We retrace our steps quickly. We have eaten nothing to-day but two eggs at Andrijevica when the morning was still grey, and our mid-day meal was a capful of delicious wild strawberries gathered by our attentive escort.
We half sit, half lie on a pile of rushes over which sheepskins have been spread, and enjoy a feast of stewed lamb and onions, washed down with draughts of still warm milk. It is a long time before our smarting and watering eyes become accustomed to the penetrating smoke; but it passes,
and we recline, contented and happy, at peace with the whole world.
"Stefan, the raki," and good Stefan beams as he produces an enormous bottle of native distilled spirits. He has cheerfully carried that extra weight during our long march to-day. We fill our tin mugs to the brim, sip the contents, and pass them to Vasso and his brother.

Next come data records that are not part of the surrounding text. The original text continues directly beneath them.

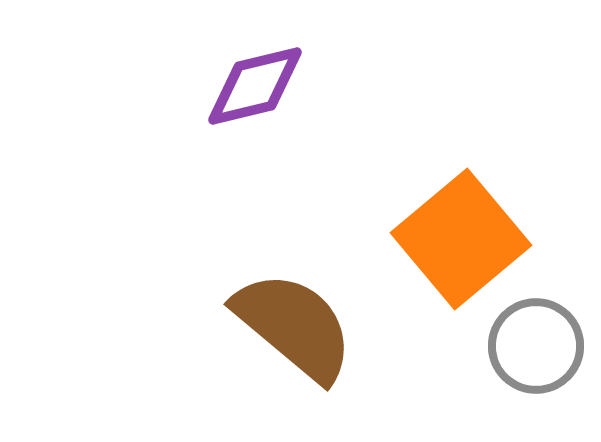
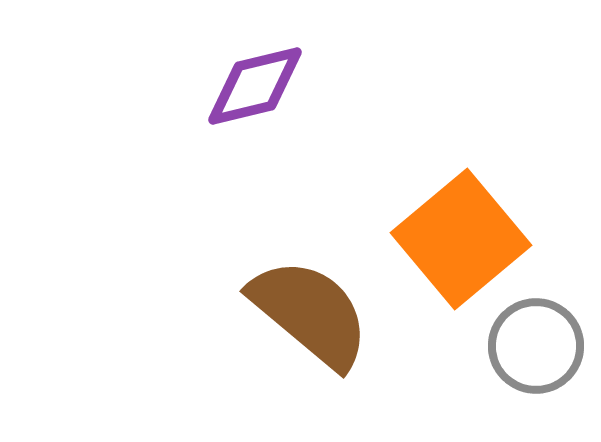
brown semicircle: moved 16 px right, 13 px up
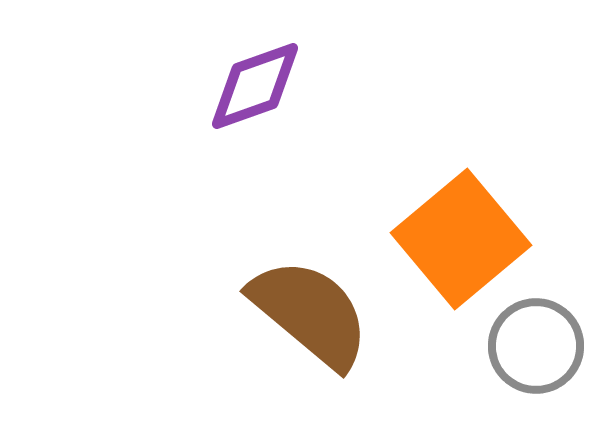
purple diamond: rotated 6 degrees counterclockwise
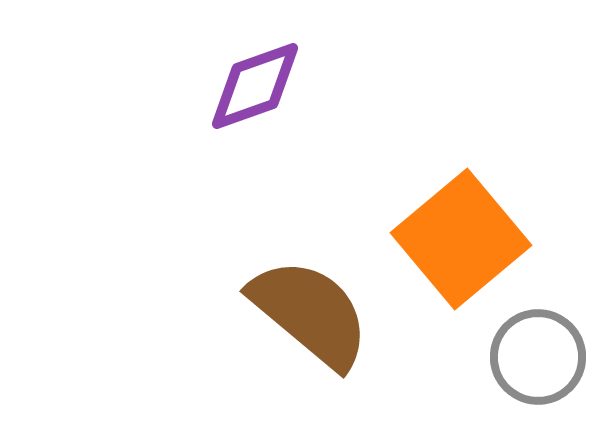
gray circle: moved 2 px right, 11 px down
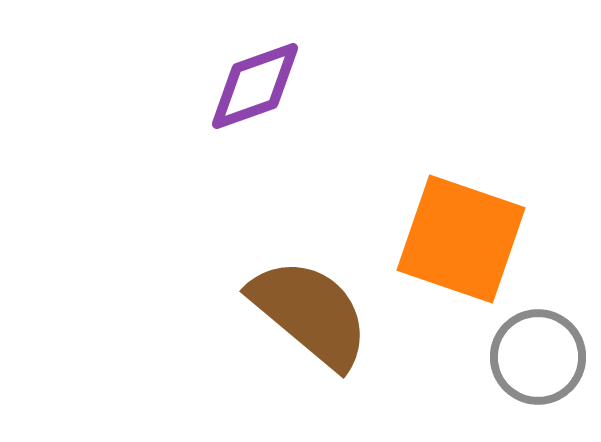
orange square: rotated 31 degrees counterclockwise
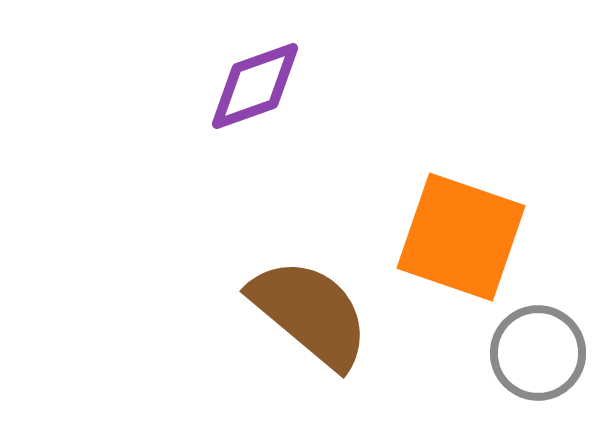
orange square: moved 2 px up
gray circle: moved 4 px up
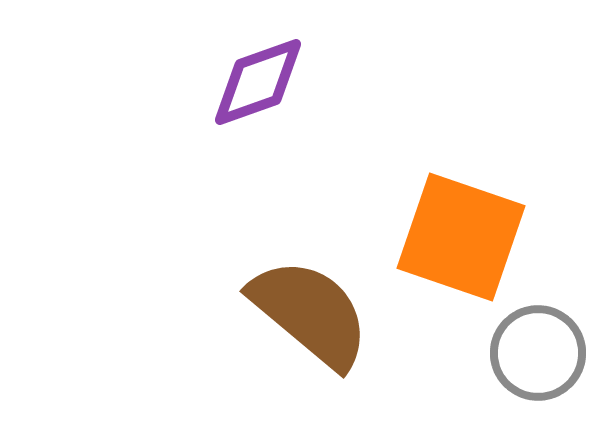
purple diamond: moved 3 px right, 4 px up
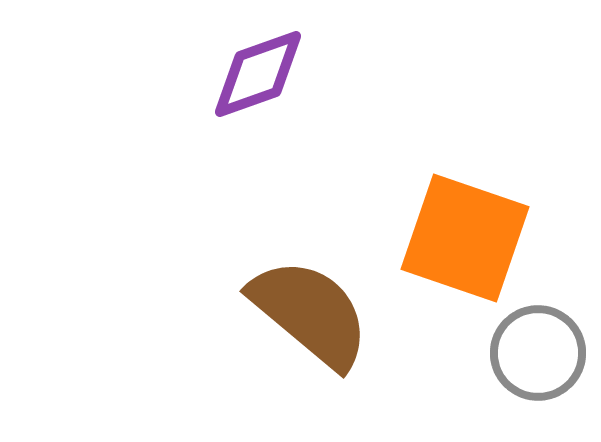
purple diamond: moved 8 px up
orange square: moved 4 px right, 1 px down
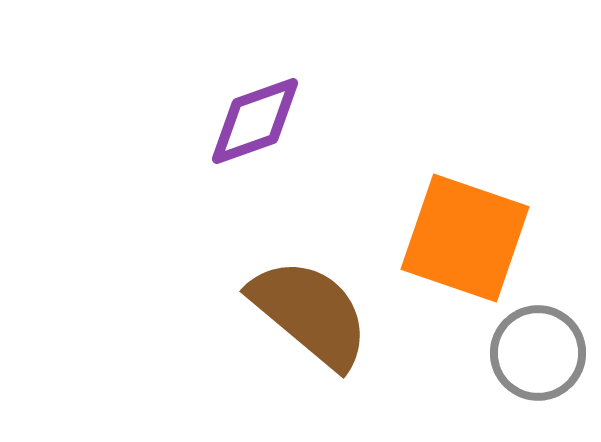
purple diamond: moved 3 px left, 47 px down
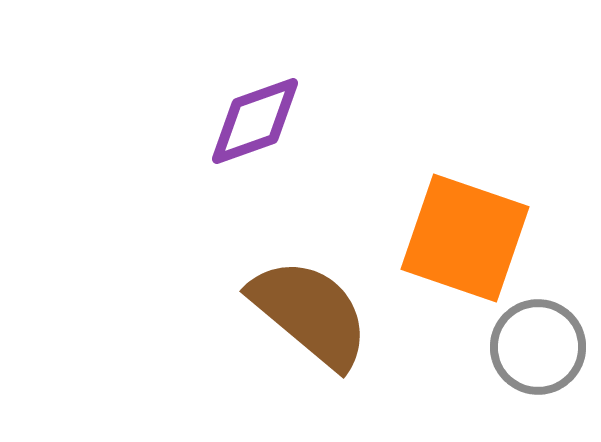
gray circle: moved 6 px up
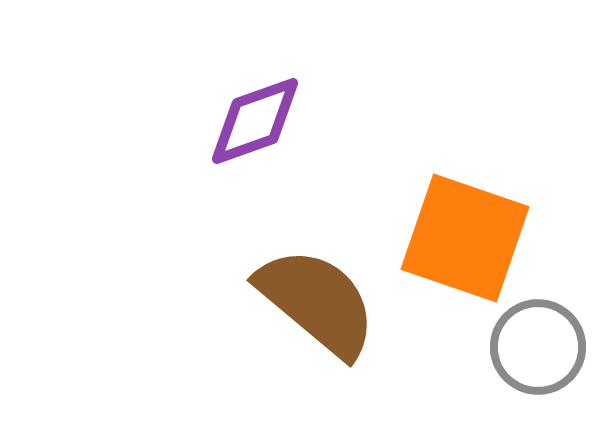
brown semicircle: moved 7 px right, 11 px up
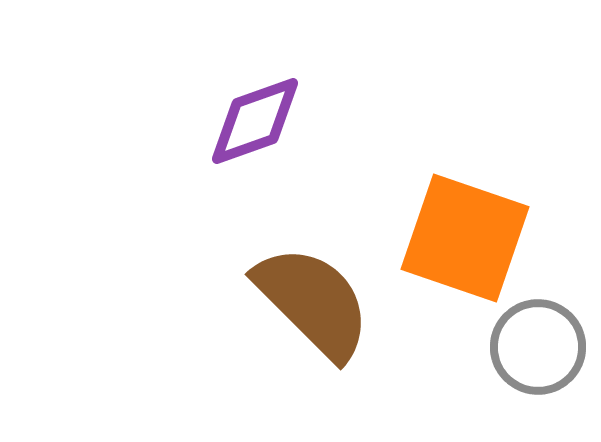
brown semicircle: moved 4 px left; rotated 5 degrees clockwise
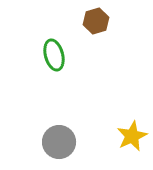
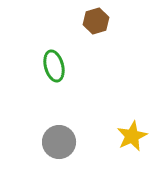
green ellipse: moved 11 px down
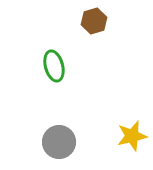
brown hexagon: moved 2 px left
yellow star: rotated 12 degrees clockwise
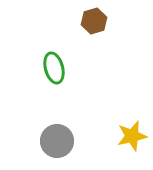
green ellipse: moved 2 px down
gray circle: moved 2 px left, 1 px up
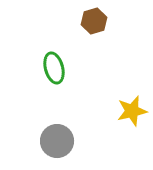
yellow star: moved 25 px up
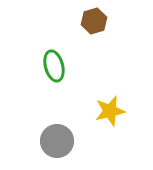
green ellipse: moved 2 px up
yellow star: moved 22 px left
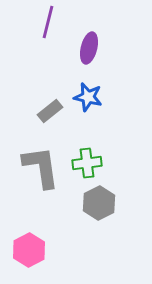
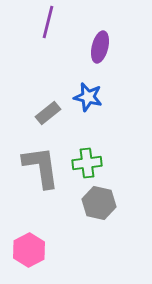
purple ellipse: moved 11 px right, 1 px up
gray rectangle: moved 2 px left, 2 px down
gray hexagon: rotated 20 degrees counterclockwise
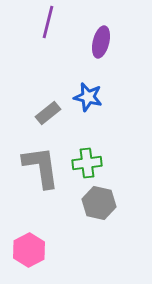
purple ellipse: moved 1 px right, 5 px up
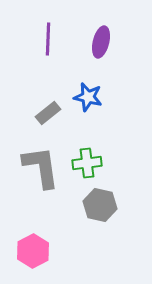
purple line: moved 17 px down; rotated 12 degrees counterclockwise
gray hexagon: moved 1 px right, 2 px down
pink hexagon: moved 4 px right, 1 px down
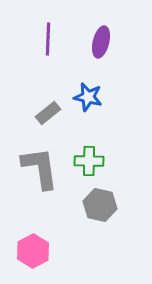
green cross: moved 2 px right, 2 px up; rotated 8 degrees clockwise
gray L-shape: moved 1 px left, 1 px down
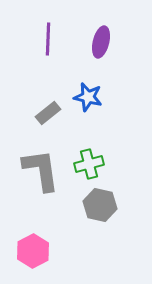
green cross: moved 3 px down; rotated 16 degrees counterclockwise
gray L-shape: moved 1 px right, 2 px down
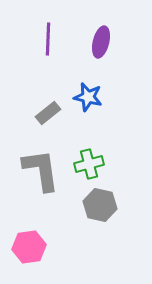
pink hexagon: moved 4 px left, 4 px up; rotated 20 degrees clockwise
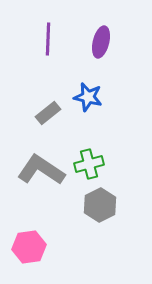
gray L-shape: rotated 48 degrees counterclockwise
gray hexagon: rotated 20 degrees clockwise
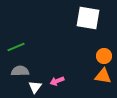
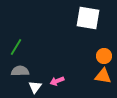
green line: rotated 36 degrees counterclockwise
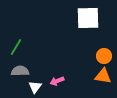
white square: rotated 10 degrees counterclockwise
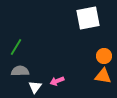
white square: rotated 10 degrees counterclockwise
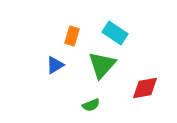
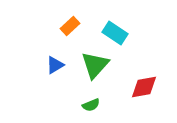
orange rectangle: moved 2 px left, 10 px up; rotated 30 degrees clockwise
green triangle: moved 7 px left
red diamond: moved 1 px left, 1 px up
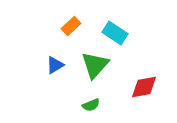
orange rectangle: moved 1 px right
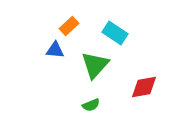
orange rectangle: moved 2 px left
blue triangle: moved 15 px up; rotated 36 degrees clockwise
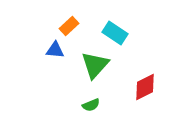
red diamond: moved 1 px right; rotated 16 degrees counterclockwise
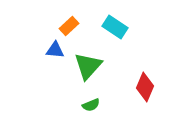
cyan rectangle: moved 6 px up
green triangle: moved 7 px left, 1 px down
red diamond: rotated 40 degrees counterclockwise
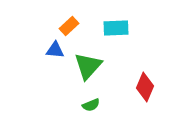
cyan rectangle: moved 1 px right, 1 px down; rotated 35 degrees counterclockwise
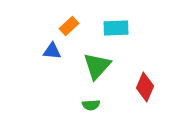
blue triangle: moved 3 px left, 1 px down
green triangle: moved 9 px right
green semicircle: rotated 18 degrees clockwise
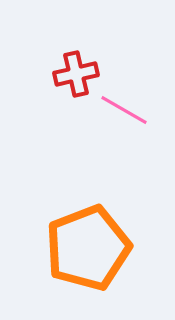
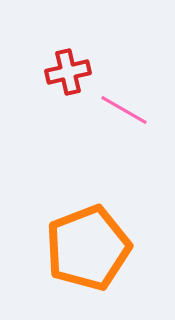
red cross: moved 8 px left, 2 px up
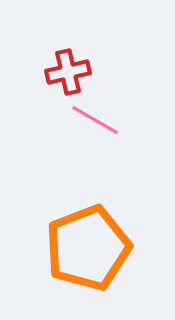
pink line: moved 29 px left, 10 px down
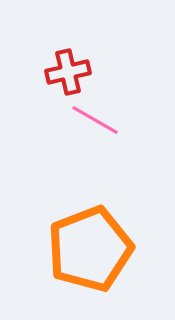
orange pentagon: moved 2 px right, 1 px down
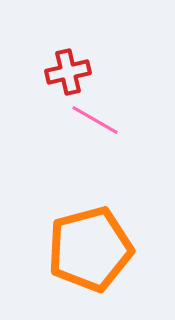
orange pentagon: rotated 6 degrees clockwise
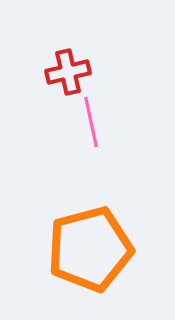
pink line: moved 4 px left, 2 px down; rotated 48 degrees clockwise
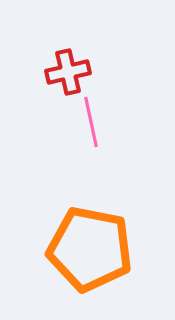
orange pentagon: rotated 26 degrees clockwise
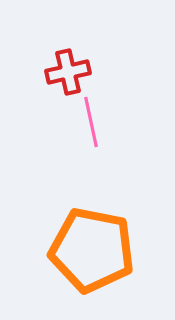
orange pentagon: moved 2 px right, 1 px down
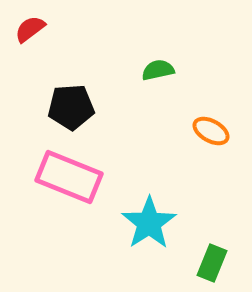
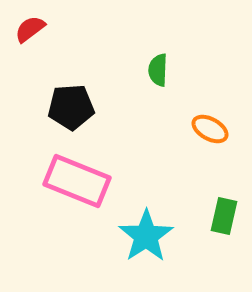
green semicircle: rotated 76 degrees counterclockwise
orange ellipse: moved 1 px left, 2 px up
pink rectangle: moved 8 px right, 4 px down
cyan star: moved 3 px left, 13 px down
green rectangle: moved 12 px right, 47 px up; rotated 9 degrees counterclockwise
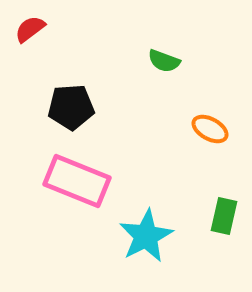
green semicircle: moved 6 px right, 9 px up; rotated 72 degrees counterclockwise
cyan star: rotated 6 degrees clockwise
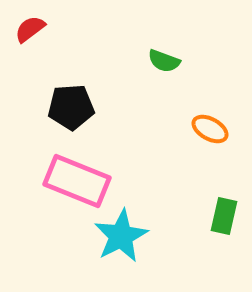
cyan star: moved 25 px left
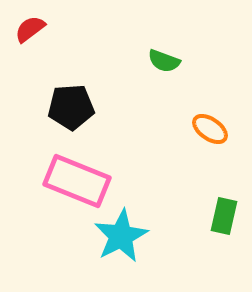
orange ellipse: rotated 6 degrees clockwise
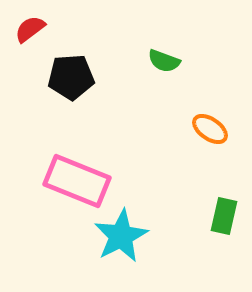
black pentagon: moved 30 px up
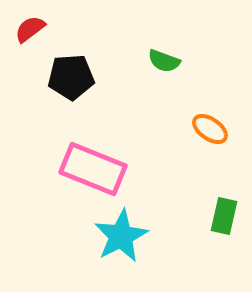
pink rectangle: moved 16 px right, 12 px up
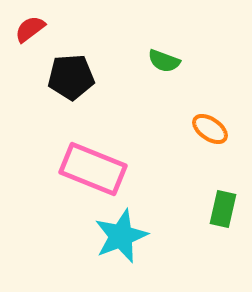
green rectangle: moved 1 px left, 7 px up
cyan star: rotated 6 degrees clockwise
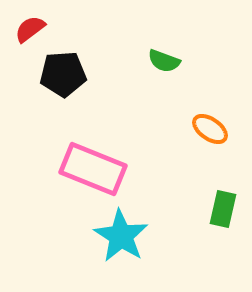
black pentagon: moved 8 px left, 3 px up
cyan star: rotated 18 degrees counterclockwise
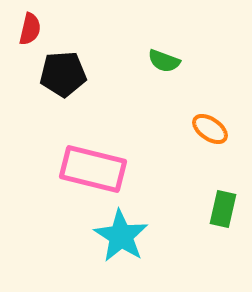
red semicircle: rotated 140 degrees clockwise
pink rectangle: rotated 8 degrees counterclockwise
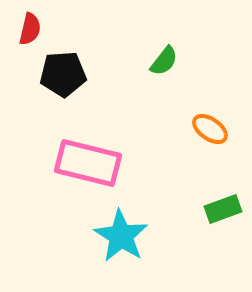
green semicircle: rotated 72 degrees counterclockwise
pink rectangle: moved 5 px left, 6 px up
green rectangle: rotated 57 degrees clockwise
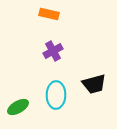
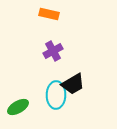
black trapezoid: moved 21 px left; rotated 15 degrees counterclockwise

"Health and long life!" they say to us in turn, and in a gulp the fiery spirit disappears as if it had been water.
Now other men troop in, some standing rifles in the corner, and, gravely saluting us, they squat in a ring round the fire. Coffee is brewed - an honour which we can never escape - and a tobacco-tin is handed to us. We give ours in exchange. Cigarettes are deftly rolled, and one shepherd next us rakes with his fingers a glowing ember from the fire. Handling it as if cold and dead, he lights his cigarette and passes it to us.
We light our cigarettes from his and give it back to him, and we all touch our caps. A light must ever be acknowledged by a half military salute. The bottle is soon half empty, and we lean back lazily contemplating the firelit scene. What a subject for a painter!
The flickering flames, glinting fitfully here and there on steel revolver-barrel, throw out the massive figures of the squatting mountaineers in strong relief, and intensify the gloom beyond. All harsh lines are softened harmoniously, and the rugged but pleasant features of the men, whose serious eyes seldom leave our faces, seem more brown than ever in the ruddy glow.
We talk of many things. We answer questions so childish in their simplicity that we are hard put to explain: they ask us of other lands, of our home, where weapons are never
carried except by soldiers, of houses larger even and more splendid than the Prince's modest palace in Cetinje. Mirko, that grizzled veteran in the farther corner, smoking a grimy tchibouque, a habit he has acquired from fighting the Turks when he was but a youth, never tires of telling how he once saw the Crown Prince's palace just after completion. We dare not tell them all the truth, for then they would gaze at us in pained incredulity.
We suggest a song, and a youth with clear-cut classical features rises obediently at his father's command and goes out into the night. Then a wild, weird chant of battle with the Mussulman rings out in the stilly darkness. Through the open door we can see the stars shining brightly in a cloudless heaven. The wailing notes of the war-song re-echo from the mountains, cows low, and an occasional bark proclaims that the dogs are keenly alert for the prowling wolf and marauding Albanian alike. The song ceases abruptly, and a crackle of pistol shots in the distance signifies that other listeners have heard and appreciated the warlike sentiments.
Sleep weighs down our eyelids. One by one the men leave us with a deep-toned melodious commendation to God's keeping, and we are left alone with our host and his family. We draw our coats and sheepskins o'er us, for the night will be bitterly cold, and to the carefully modulated tones of the men we drowse.
The unweaned calf in the corner moans plaintively, and then we hear
no more, and sink into the blessed, dreamless sleep of fatigue.